Akşamın bu saatleri hüznü artıyordu Zeynep Hanım’ın, aklı kocasındaydı, her halinden belliydi, çayını uzun uzun karıştırıyordu şimdi de.
-Babamı düşünüyorsun değil mi, dedi Mehmet.
-Nasıl düşünmeyeyim, ne yer ne içer, canı sıkılır mı, sağlığı yerinde mi, ilaçlarını almayı unutuyor mu, hatırlatanı var mı? Bir de şu korona belası çıktı. Davasını ertelediler adamın. Ne demişti avukat? dedi Zeynep hanım, tek nefeste. Endişesi dolan gözlerinden belliydi.
-Kaç kere söyledim annecim, dedi Mehmet müşfik bir sesle. Avukat da bilmiyor, salgının ilerleyişine bağlı birçok durum. Şimdilik mayısın ilk haftası görülecek dava. Hem biliyorsun, babam masum, delillerimiz çok güçlü, bu hırsızlık iftirasından alnı ak kurtulacak.
-Oğlum iyi hoş diyorsun da biz evden çıkamıyoruz diye sıkılıyoruz, baban ne yapar hapiste, nasıl geçer vakit.
-Validem, seni anlıyorum ama babam güçlü adamdır biliyorsun, babam için iyi olsan daha iyi olmaz mı? dedi Mehmet annesine sarılarak.
-Babana çok benziyorsun dedi Zeynep Hanım, gözyaşlarını silerken. Haklısın diye ekledi.
Mehmet üç aydır aynı oyunu oynuyordu annesine, annesini teskin eder etmez sözü eskilerden açıyordu.

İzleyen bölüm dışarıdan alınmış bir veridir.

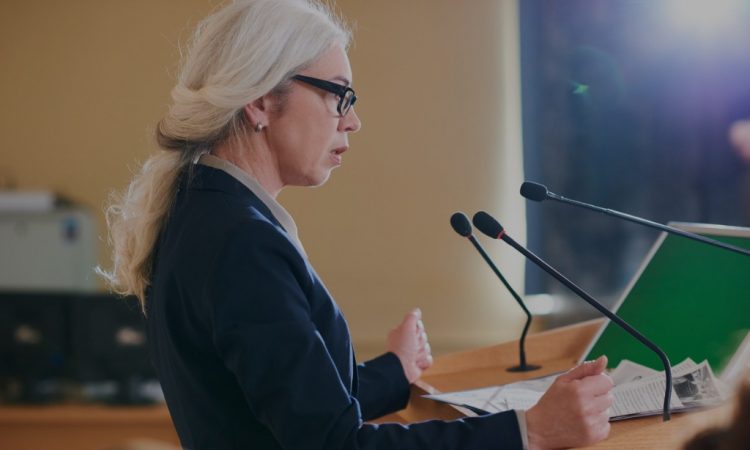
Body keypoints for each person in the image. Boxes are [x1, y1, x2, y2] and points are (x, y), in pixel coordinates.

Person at [100, 1, 613, 449]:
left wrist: (396, 370)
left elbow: (289, 402)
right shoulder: (242, 241)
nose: (352, 120)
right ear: (259, 100)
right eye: (338, 94)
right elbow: (336, 443)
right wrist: (531, 431)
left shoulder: (202, 211)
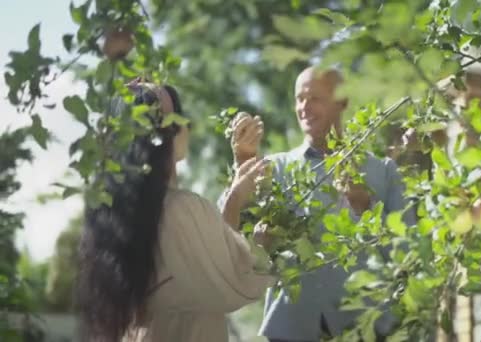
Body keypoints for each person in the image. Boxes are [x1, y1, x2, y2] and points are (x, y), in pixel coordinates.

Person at [225, 66, 416, 341]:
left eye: (314, 98)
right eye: (299, 98)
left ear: (342, 101)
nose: (304, 107)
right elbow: (230, 231)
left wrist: (366, 207)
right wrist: (241, 162)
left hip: (364, 329)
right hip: (290, 329)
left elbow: (406, 255)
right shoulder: (273, 169)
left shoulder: (382, 172)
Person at [76, 81, 274, 342]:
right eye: (175, 115)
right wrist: (264, 241)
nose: (186, 125)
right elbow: (237, 278)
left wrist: (238, 185)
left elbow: (208, 263)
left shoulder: (119, 214)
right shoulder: (181, 210)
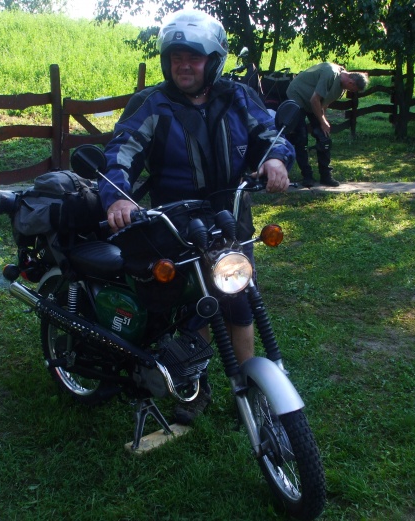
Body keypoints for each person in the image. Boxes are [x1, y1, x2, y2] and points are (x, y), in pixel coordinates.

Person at [98, 9, 294, 424]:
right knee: (194, 307)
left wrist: (276, 158)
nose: (183, 65)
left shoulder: (237, 97)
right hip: (176, 221)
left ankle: (248, 389)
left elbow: (268, 132)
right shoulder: (153, 104)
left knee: (239, 298)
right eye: (176, 58)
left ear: (214, 60)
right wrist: (118, 198)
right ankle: (194, 387)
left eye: (194, 57)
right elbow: (122, 151)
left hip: (231, 215)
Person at [285, 63, 369, 187]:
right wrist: (323, 121)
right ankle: (307, 176)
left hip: (313, 103)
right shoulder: (330, 74)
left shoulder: (341, 88)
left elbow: (324, 103)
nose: (351, 91)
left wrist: (323, 121)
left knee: (324, 138)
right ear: (351, 82)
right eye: (353, 90)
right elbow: (315, 99)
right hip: (298, 95)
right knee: (301, 137)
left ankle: (326, 176)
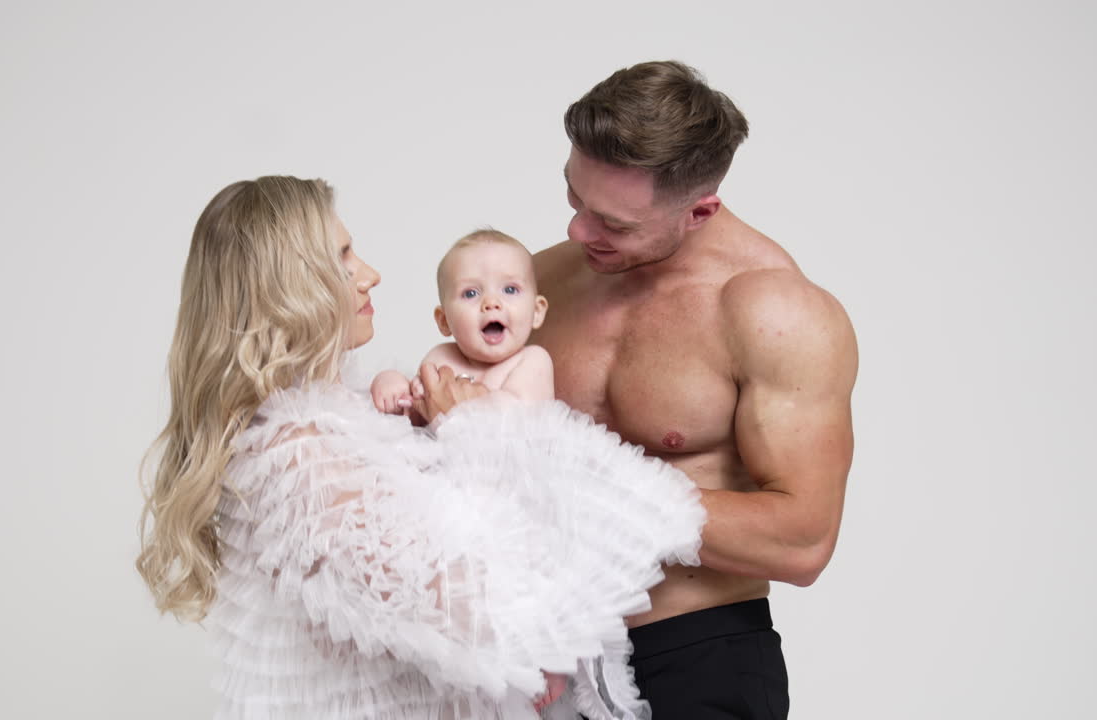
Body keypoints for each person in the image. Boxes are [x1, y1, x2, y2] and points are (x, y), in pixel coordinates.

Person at [135, 176, 707, 720]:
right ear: (290, 286)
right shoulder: (302, 455)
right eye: (343, 257)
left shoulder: (342, 419)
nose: (371, 275)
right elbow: (482, 613)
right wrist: (475, 431)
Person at [531, 60, 859, 719]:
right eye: (574, 197)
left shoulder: (773, 311)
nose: (578, 232)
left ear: (700, 210)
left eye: (615, 223)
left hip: (692, 657)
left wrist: (592, 488)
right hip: (541, 664)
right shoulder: (541, 281)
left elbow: (802, 542)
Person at [370, 228, 553, 415]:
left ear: (536, 311)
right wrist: (395, 388)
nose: (491, 303)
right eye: (470, 293)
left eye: (510, 290)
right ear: (444, 321)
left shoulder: (532, 360)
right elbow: (419, 416)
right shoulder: (441, 358)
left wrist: (459, 404)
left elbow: (520, 418)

-O değil de Validem, babamla nasıl tanışmıştınız, hadi anlatsana.
Zeynep Hanım “Zekan bana çekmiş ama hemen dağıt konuyu” dedi gülümseyerek.

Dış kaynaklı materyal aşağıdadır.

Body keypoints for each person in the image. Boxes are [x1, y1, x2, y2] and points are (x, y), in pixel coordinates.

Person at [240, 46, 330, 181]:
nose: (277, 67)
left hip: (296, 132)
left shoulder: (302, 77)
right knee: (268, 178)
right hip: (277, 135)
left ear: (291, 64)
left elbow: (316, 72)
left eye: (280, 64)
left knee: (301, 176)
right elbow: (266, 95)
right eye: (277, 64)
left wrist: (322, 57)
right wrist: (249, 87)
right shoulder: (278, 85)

-Üniversite üçteydik, baban kütüphanede yarı zamanlı çalışıyordu, diyerek başladı anlatmaya. Çayın nasıl bittiğini anlamadılar, güle ağlaya bir gece daha geçmişti. Zeynep Hanım uyumaya geçerken,
-Gece yarısını geçirme, erkenden uyu, tamam mı, dedi oğluna.
-Tamam validem sadece iki saat çalışacağım dedi Mehmet.
Mehmet odasına geçti geçmesine de bu saatlerde ders çalışmıyordu ki, Sema’yı düşünüyor bana Sema’yı anlatıyordu. Her gün en az yarım saat dinliyorum Sema’nın nasıl hanımefendi, güzel, merhametli biri olduğunu, bazen telefondan Sema’nın fotoğrafına bakıyor sadece, fotoğraf dediysem hanım kızımızın whatsapp profili. Sema için yetiştiriyor beni. TUS geçsin Sema’ya açılacak, “Seni seviyorum.” diyecekmiş. “Eğer kabul edersen bu fesleğeni senin için yetiştirdim tohumdan.” diyecekmiş. Zarif oğlan işte. Sema ile karşılaşacağım günü iple çekiyorum, umarım Mehmet’i üzmez ve beni kabul eder. Sema’nın masasının manzarası nasıl acaba? Ne diyorum ben, Sema kabul etse Mehmet’i yeter. Annesine çaktırmıyor ama babasına atılan iftira Mehmet’in kanına dokunuyor, endişeleniyor da.”Ya Sema bir hırsız sanarsa babamı, ya bana inanmazsa.” dedi bir keresinde. Neredeyse kuruyacaktım, Mehmet’i üzgün görmek de bana dokunuyor çünkü.
Dit dit dit dit dit.. “Hasbihal saati bitti benim minik fesleğenim, şimdi farmanın canına okuma zamanı.” dedi Mehmet. Bir saat çalışır sonra kapatır ışığını.